The Use Of Paravertebral Botox in Treating Refractory Back Pain




The Use Of Paravertebral Botox in Treating Refractory Back Pain

Although we commonly associate botox with beauty treatment to ensure everyone looks young, the medicinal use of botox as a method of controlling pain is increasing and its uses are becoming more widespread. This article takes an overview of how botox can be injected in the prarvertebral area, to treat refractory back pain.

The Paravertebral Area

The paravertebral area is located in the spine. It is about the width of a hand when in the stretched position and it has runs parallel with the spine. This results in its name, deriving from parallel and the vertebrae in the spine.

Refractory Back Pain

Refractory back pain is a name given to back pain that is particularly hard to treat because it resists all treatment, in other words it cannot be treated easily. Refractory back pain is also unresponsive to any stimuli that are applied, resulting in the patient finding little respite from the pain.

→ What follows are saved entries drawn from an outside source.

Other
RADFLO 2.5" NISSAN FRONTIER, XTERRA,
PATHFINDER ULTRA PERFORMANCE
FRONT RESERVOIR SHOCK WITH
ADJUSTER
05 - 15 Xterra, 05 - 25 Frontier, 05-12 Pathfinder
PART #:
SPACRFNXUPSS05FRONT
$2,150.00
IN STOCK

General Difficulty In Treating Refractory Back Pain

By its very name, this type of back pain is very difficult to treat and other treatments tried have been unsuccessful. The nature of a condition of this type is that the pain is chronic, i.e. long lasting and patients often present as exhausted with pain/lack of sleep and are often frustrated by their situation.

Botox As Treatment

Early indications are that as many as 53% of patients with refractory back pain may experience significant reductions in pain as a result of being injected with botox in the paravertebral area. The pain reduction is also significant in duration, with patients experiencing pain reduction for up to 2 months after an injection.

Is Botox The Primary Choice of Treatment?

When treating refractory pain, by definition, other treatments will have been tried and failed, hence why the patient is diagnosed with pain that is refractory in nature.

Pain management techniques usually try to solve the problem at source, whereas botox simply alleviates the pain, it will not, per se, ‘cure’ the problem that is causing the patient to experience such levels of pain.

Botox and Contraindications

The use of botox within the paravertebral area is relatively safe. Trials have been undertaken that reveal no significant contraindications or side effects. Some patients (less than 5%) may experience some kind of flu-like symptoms, but it could reasonably be argued that statistically in any group some individuals will experience these symptoms anyway.

Future Use of Botox

Since it does not ‘cure’ the problem at source, botox is not a panacea for all lower back pain problems, but its use as a pain management tool is likely to increase over time. It can also be particularly useful where a surgical procedure is recommended, but for whatever reason, the procedure is delayed.

Although it may not be the initial choice for treatment of lower back pain, it is an exceptionally useful tool and given that it is also a relatively non-invasive procedure and its therapeutic benefits high, it is a positive step forward in the battle against refractory back pain.